The early telemarketing results were even better than expected -- within six months, sales were up by nearly 100%. The office, which for a time was one flight down from his dental office, was running at a hectic pace. New phones, new computers, new faces. Costello was a little overwhelmed but figured it was the price you paid for trying to accomplish a lot of things at once.

"We didn't do a tremendous amount of analysis," he says, an understatement if ever there was one. If Accu Bite had a strategy, its name was trial and error. The way the employees tell it, the place didn't even feel like a business -- it was more like a fraternity house. While Costello tended to his dental practice, the man in charge day to day was an aspiring rock musician who had been there for just a year. Most of the 30 telemarketers were still in school or recent graduates of nearby Michigan State, and nobody saw it as a place to build a career. To them this was beer money, pure and simple.
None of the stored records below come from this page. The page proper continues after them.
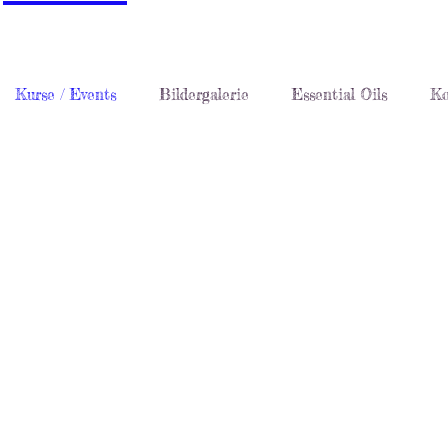
Kurse / Events
Bildergalerie
Essential Oils
Ko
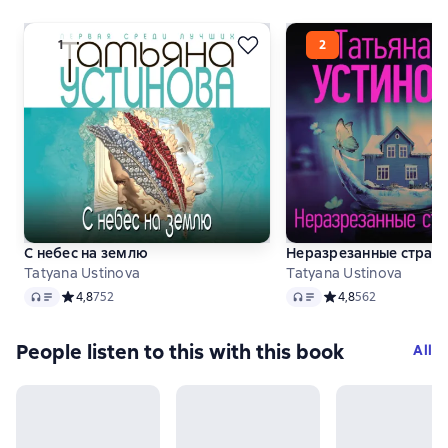
С небес на землю
Неразрезанные стран
Tatyana Ustinova
Tatyana Ustinova
Audio
Audio
Средний рейтинг 4,8 на основе 752 оценок
4,8
752
Средний рейтинг 4,8
4,8
562
People listen to this with this book
All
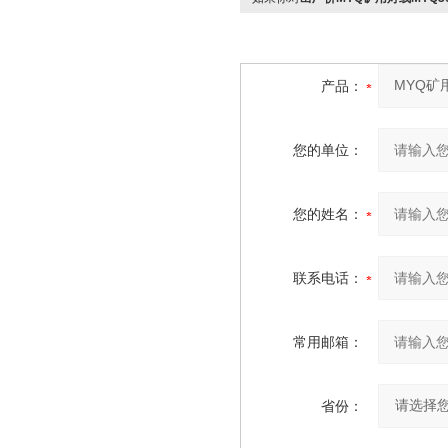
产品：
您的单位：
您的姓名：
联系电话：
常用邮箱：
省份：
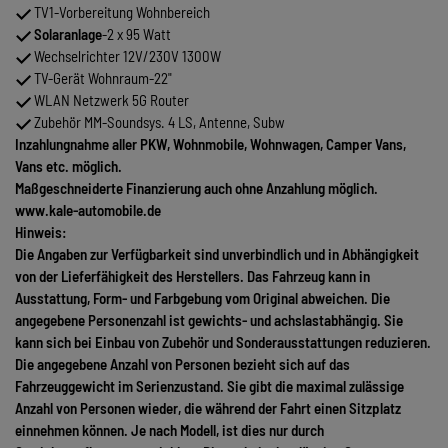
TV1-Vorbereitung Wohnbereich
Solaranlage
-2 x 95 Watt
Wechselrichter 12V/230V 1300W
TV-Gerät Wohnraum-22"
WLAN Netzwerk 5G Router
Zubehör MM-Soundsys. 4 LS, Antenne, Subw
Inzahlungnahme aller PKW, Wohnmobile, Wohnwagen, Camper Vans,
Vans etc. möglich.
Maßgeschneiderte Finanzierung auch ohne Anzahlung möglich.
www.kale-automobile.de
Hinweis:
Die Angaben zur Verfügbarkeit sind unverbindlich und in Abhängigkeit
von der Lieferfähigkeit des Herstellers. Das Fahrzeug kann in
Ausstattung, Form- und Farbgebung vom Original abweichen. Die
angegebene Personenzahl ist gewichts- und achslastabhängig. Sie
kann sich bei Einbau von Zubehör und Sonderausstattungen reduzieren.
Die angegebene Anzahl von Personen bezieht sich auf das
Fahrzeuggewicht im Serienzustand. Sie gibt die maximal zulässige
Anzahl von Personen wieder, die während der Fahrt einen Sitzplatz
einnehmen können. Je nach Modell, ist dies nur durch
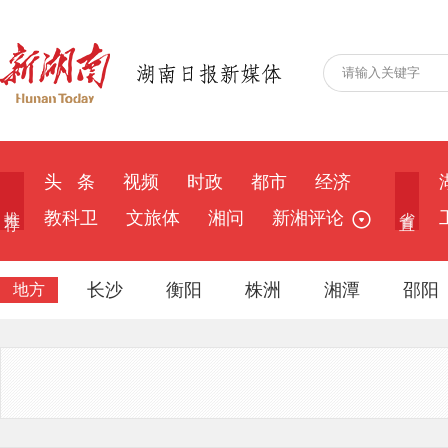
头 条
视频
时政
都市
经济
推 荐
省 直
教科卫
文旅体
湘问
新湘评论
长沙
衡阳
株洲
湘潭
邵阳
地方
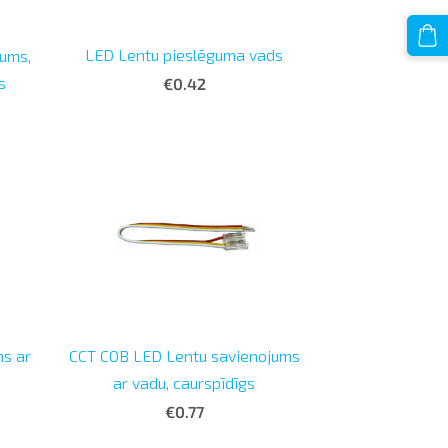
LED Lentu pieslēguma vads
jums,
s
€0.42
ms ar
CCT COB LED Lentu savienojums
ar vadu, caurspīdīgs
€0.77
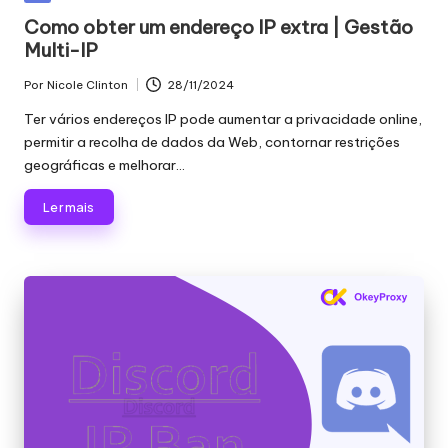
proxy,
n
em
Como obter um endereço IP extra | Gestão
recolha
Multi-IP
c
de
dados
i
Por
Nicole Clinton
28/11/2024
Publicado
Web
por
a
Ter vários endereços IP pode aumentar a privacidade online,
e
permitir a recolha de dados da Web, contornar restrições
muito
is
geográficas e melhorar...
mais.
p
Ler mais
a
r
a
t
o
d
a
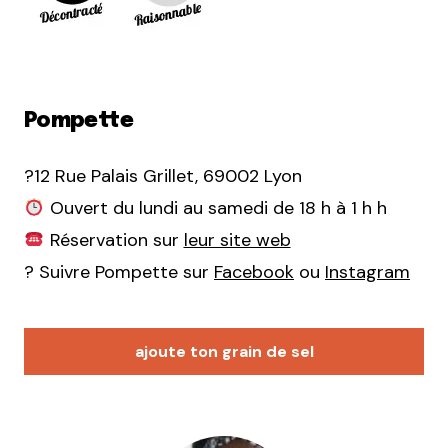
Pompette
?12 Rue Palais Grillet, 69002 Lyon
Ouvert du lundi au samedi de 18 h à 1 h h
Réservation sur
leur site web
? Suivre Pompette sur
Facebook
ou
Instagram
ajoute ton grain de sel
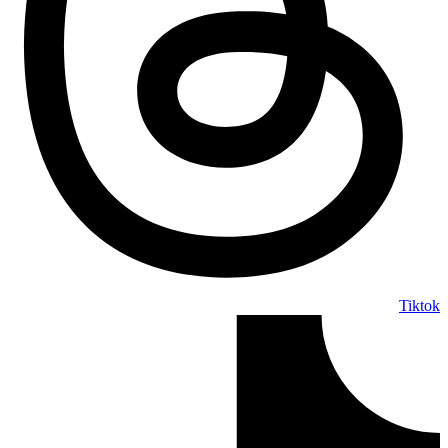
Tiktok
The one area in which Costello did make an investment was in the operations end of the business. He had gone out and bought an IBM minicomputer for nearly $100,000, with the idea of tracking all sorts of information, everything from customer lists to inventory.

But nobody could figure out how to get the computer to do what it was supposed to do. The managers, inexperienced as they were, didn't have any idea of the kinds of reports that would be most useful; they were barely keeping up as it was. And those in charge of data processing were equally in the dark. "We assumed we were making money," Betsy recalls, "but we didn't really know what our break-even was." And, frankly, with all the activity -- the orders, the hiring -- who cared? Not Costello. As he saw it, Accu Bite had a growing customer base, increased sales, and a spiffy new computer -- gathering a little dust, maybe, but at least it was in place.

Costello was still intent on using Accu Bite's salespeople to sell items for other manufacturers. Unfortunately, though, the big dental-products companies already had all the distributors they wanted -- which led Costello to a, well, more freewheeling approach. When Kodak wouldn't let him have X-ray film to sell, he agreed to take regular film and video cameras, which his telemarketers tried to peddle to dentists. And there was the special plastic screen they tried to talk dentists into buying to protect themselves against herpes. "We seemed to be grabbing at straws," one employee recalls. That wasn't the half of it -- Costello had his telemarketers selling a new line of blowtorches to auto body shops; later, it was a fiberglass-treatment product to boat builders.